◆ Task objective
Show the lines below that contain the string "shields".

◆ Dataset extract
++++++
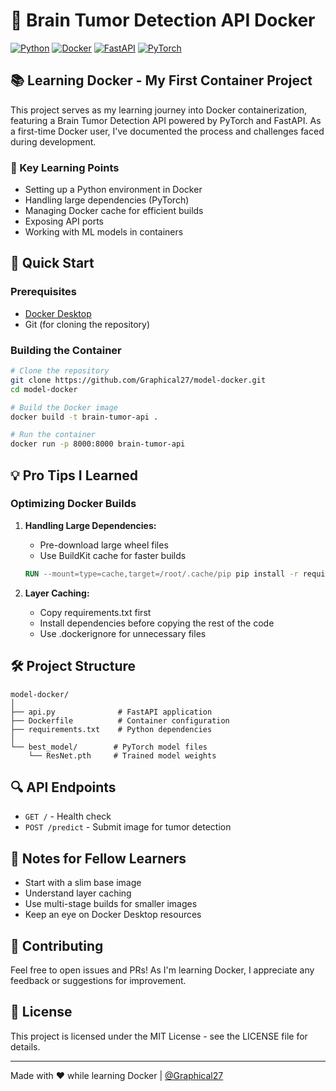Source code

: # 🧠 Brain Tumor Detection API Docker

[![Python](https://img.shields.io/badge/Python-3.12-blue.svg)](https://www.python.org/downloads/)
[![Docker](https://img.shields.io/badge/Docker-Enabled-2496ED.svg?logo=docker)](https://www.docker.com/)
[![FastAPI](https://img.shields.io/badge/FastAPI-Latest-009688.svg?logo=fastapi)](https://fastapi.tiangolo.com)
[![PyTorch](https://img.shields.io/badge/PyTorch-Latest-EE4C2C.svg?logo=pytorch)](https://pytorch.org)

## 📚 Learning Docker - My First Container Project

This project serves as my learning journey into Docker containerization, featuring a Brain Tumor Detection API powered by PyTorch and FastAPI. As a first-time Docker user, I've documented the process and challenges faced during development.

### 🌟 Key Learning Points

- Setting up a Python environment in Docker
- Handling large dependencies (PyTorch)
- Managing Docker cache for efficient builds
- Exposing API ports
- Working with ML models in containers

## 🚀 Quick Start

### Prerequisites

- [Docker Desktop](https://www.docker.com/products/docker-desktop/)
- Git (for cloning the repository)

### Building the Container

```bash
# Clone the repository
git clone https://github.com/Graphical27/model-docker.git
cd model-docker

# Build the Docker image
docker build -t brain-tumor-api .

# Run the container
docker run -p 8000:8000 brain-tumor-api
```

## 💡 Pro Tips I Learned

### Optimizing Docker Builds

1. **Handling Large Dependencies:**
   - Pre-download large wheel files
   - Use BuildKit cache for faster builds
   ```dockerfile
   RUN --mount=type=cache,target=/root/.cache/pip pip install -r requirements.txt
   ```

2. **Layer Caching:**
   - Copy requirements.txt first
   - Install dependencies before copying the rest of the code
   - Use .dockerignore for unnecessary files

## 🛠️ Project Structure

```
model-docker/
│
├── api.py              # FastAPI application
├── Dockerfile          # Container configuration
├── requirements.txt    # Python dependencies
│
└── best_model/        # PyTorch model files
    └── ResNet.pth     # Trained model weights
```

## 🔍 API Endpoints

- `GET /` - Health check
- `POST /predict` - Submit image for tumor detection

## 📝 Notes for Fellow Learners

- Start with a slim base image
- Understand layer caching
- Use multi-stage builds for smaller images
- Keep an eye on Docker Desktop resources

## 🤝 Contributing

Feel free to open issues and PRs! As I'm learning Docker, I appreciate any feedback or suggestions for improvement.

## 📄 License

This project is licensed under the MIT License - see the LICENSE file for details.

---
Made with ❤️ while learning Docker | [@Graphical27](https://github.com/Graphical27)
++++++
◆ Output for this task
[![Python](https://img.shields.io/badge/Python-3.12-blue.svg)](https://www.python.org/downloads/)
[![Docker](https://img.shields.io/badge/Docker-Enabled-2496ED.svg?logo=docker)](https://www.docker.com/)
[![FastAPI](https://img.shields.io/badge/FastAPI-Latest-009688.svg?logo=fastapi)](https://fastapi.tiangolo.com)
[![PyTorch](https://img.shields.io/badge/PyTorch-Latest-EE4C2C.svg?logo=pytorch)](https://pytorch.org)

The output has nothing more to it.